In Chapter 15, “Brothers, Bitzer Was a Banker,” Piper encourages pastors to learn Hebrew and Greek and to keep on studying the Bible in the original languages. Piper notes that in some circles pastors who carry their Greek New Testaments to conferences are greeted with one-liners (102). The author contends, however, that when pastors are unable to study the Bible in the original languages “confidence…to determine the precise meaning of biblical texts diminishes. And with the confidence to interpret rigorously goes the confidence to preach powerfully” (99). Later, Piper asserts, “Weakness in Greek and Hebrew also gives rise to exegetical imprecision. And exegetical imprecision is the mother of liberal theology” (100). The title of the chapter refers to the fact that Heinrich Bitzer, the editor of Light on the Path, a book of daily Scripture readings in Hebrew and Greek, was a banker, i.e., a layman. “Brothers, must we be admonished by the sheep as to what our responsibility is as shepherds?” Piper asks (99).
Brothers, We Are Not Professionals also includes chapters which encourage pastors to pray, to be good stewards of their bodies, and to love their wives. It may seem that such admonitions would be redundant for men who have been called to teach others what God’s Word says, but we know the sin and hypocrisy that lurks in our hearts, so it’s valuable to hear the reminders from another pastor who has seen the problem and is concerned. I also found especially interesting the chapter titled, “Brothers, Show Your People Why God Inspired Hard Texts.”
Some chapters in the book, however, are not just unhelpful but actually contain false teaching. The title of Chapter 23, “Brothers, Magnify the Meaning of Baptism,” may sound promising, but the author proceeds to deprive baptism of its true meaning. Taking on 1 Peter 3:21, a passage which he concedes “frightens many Baptists away,” he all but ignores the phrase, “baptism that now saves you.” Instead he focuses on the final part of the verse to conclude, “Baptism is the outward appeal of faith to God in the heart” (158). In the chapter, “Brothers, God Loves His Glory,” Piper’s theological emphasis as a Baptist comes through when he repeatedly makes statements, such as, “Let us declare boldly and powerfully what God loves most—the glory of God” (9). The same is true when the author writes, “Superficial appearances to the contrary, this does not imply that true saints can lose their salvation” (128). In addition, Piper makes a statement that has the potential to damage souls with its confusion of law and gospel when he writes, “The only true sorrow for not having holiness comes from a love for holiness, not just from a fear of the consequences of not having it” (141).

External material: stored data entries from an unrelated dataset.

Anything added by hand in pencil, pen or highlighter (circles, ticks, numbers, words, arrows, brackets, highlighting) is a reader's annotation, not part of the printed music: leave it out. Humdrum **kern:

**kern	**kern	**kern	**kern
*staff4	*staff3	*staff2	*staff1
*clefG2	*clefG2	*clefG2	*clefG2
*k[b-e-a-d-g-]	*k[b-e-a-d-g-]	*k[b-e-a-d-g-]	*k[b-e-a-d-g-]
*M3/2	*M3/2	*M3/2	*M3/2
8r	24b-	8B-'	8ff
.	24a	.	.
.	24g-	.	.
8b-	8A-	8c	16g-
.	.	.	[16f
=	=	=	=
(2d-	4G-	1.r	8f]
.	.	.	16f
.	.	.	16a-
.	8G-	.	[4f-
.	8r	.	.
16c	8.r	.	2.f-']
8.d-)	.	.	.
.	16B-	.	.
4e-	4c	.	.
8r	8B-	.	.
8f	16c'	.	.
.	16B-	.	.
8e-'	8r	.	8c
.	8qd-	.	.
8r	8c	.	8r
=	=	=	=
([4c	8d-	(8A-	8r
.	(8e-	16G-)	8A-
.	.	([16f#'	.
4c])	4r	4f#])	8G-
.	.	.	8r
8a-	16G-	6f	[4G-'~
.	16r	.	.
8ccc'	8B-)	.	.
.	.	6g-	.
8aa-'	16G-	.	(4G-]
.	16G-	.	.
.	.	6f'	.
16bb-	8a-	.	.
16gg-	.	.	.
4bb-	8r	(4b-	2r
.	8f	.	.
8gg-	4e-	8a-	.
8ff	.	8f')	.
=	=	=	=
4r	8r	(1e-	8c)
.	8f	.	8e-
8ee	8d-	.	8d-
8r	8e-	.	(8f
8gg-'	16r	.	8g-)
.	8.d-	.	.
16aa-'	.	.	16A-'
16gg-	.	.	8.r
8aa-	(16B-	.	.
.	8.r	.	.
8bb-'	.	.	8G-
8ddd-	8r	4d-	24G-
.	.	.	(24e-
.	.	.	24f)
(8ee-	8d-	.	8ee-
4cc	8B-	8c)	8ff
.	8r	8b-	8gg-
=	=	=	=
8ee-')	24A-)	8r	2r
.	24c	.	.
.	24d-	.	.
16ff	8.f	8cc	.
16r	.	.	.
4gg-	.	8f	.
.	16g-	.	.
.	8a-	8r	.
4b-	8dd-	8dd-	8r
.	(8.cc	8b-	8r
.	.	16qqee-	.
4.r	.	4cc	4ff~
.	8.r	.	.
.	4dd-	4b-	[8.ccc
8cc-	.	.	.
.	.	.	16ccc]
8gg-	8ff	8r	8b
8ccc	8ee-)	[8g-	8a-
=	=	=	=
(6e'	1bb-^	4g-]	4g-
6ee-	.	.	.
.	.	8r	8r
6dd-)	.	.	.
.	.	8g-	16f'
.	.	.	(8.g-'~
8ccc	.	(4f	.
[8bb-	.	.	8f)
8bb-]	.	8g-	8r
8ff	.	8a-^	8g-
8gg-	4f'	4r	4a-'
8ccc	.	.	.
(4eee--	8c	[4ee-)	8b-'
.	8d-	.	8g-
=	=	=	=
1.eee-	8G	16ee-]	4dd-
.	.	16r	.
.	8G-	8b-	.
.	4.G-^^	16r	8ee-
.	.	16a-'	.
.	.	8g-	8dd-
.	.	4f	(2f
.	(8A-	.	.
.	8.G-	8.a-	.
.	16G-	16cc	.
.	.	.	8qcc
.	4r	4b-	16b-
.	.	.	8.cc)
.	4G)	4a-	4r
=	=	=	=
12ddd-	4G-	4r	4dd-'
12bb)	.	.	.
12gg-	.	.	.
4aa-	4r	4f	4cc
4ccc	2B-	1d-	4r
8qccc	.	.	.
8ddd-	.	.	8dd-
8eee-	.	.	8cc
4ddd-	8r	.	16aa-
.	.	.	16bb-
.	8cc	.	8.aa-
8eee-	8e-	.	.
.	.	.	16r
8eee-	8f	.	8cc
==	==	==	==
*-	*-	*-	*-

Some years ago, Brothers, We Are Not Professionals was rated by Preaching magazine as one of the “Ten Best Books Every Preacher Should Read.” Given the number of doctrinal concerns with the book, it would be difficult to recommend it in good conscience. After the preface and the first chapter, the author did not continue to connect the dangers of “professionalism” with the subjects addressed in each chapter. In addition, the meaning of the phrase used in the subtitle, “radical ministry,” is one the reader would have to understand by inference rather than by a direct statement of what the author means with it. The book, however, does offer some good insight into the ministry priorities of one of this country’s most well-known Evangelical leaders—and along the way he says some things with which I’d strongly agree.
John Piper is founder and teacher of desiringGod.org and chancellor of Bethlehem College and Seminary in Minneapolis. For 33 years, he served as pastor of Bethlehem Baptist Church in Minneapolis.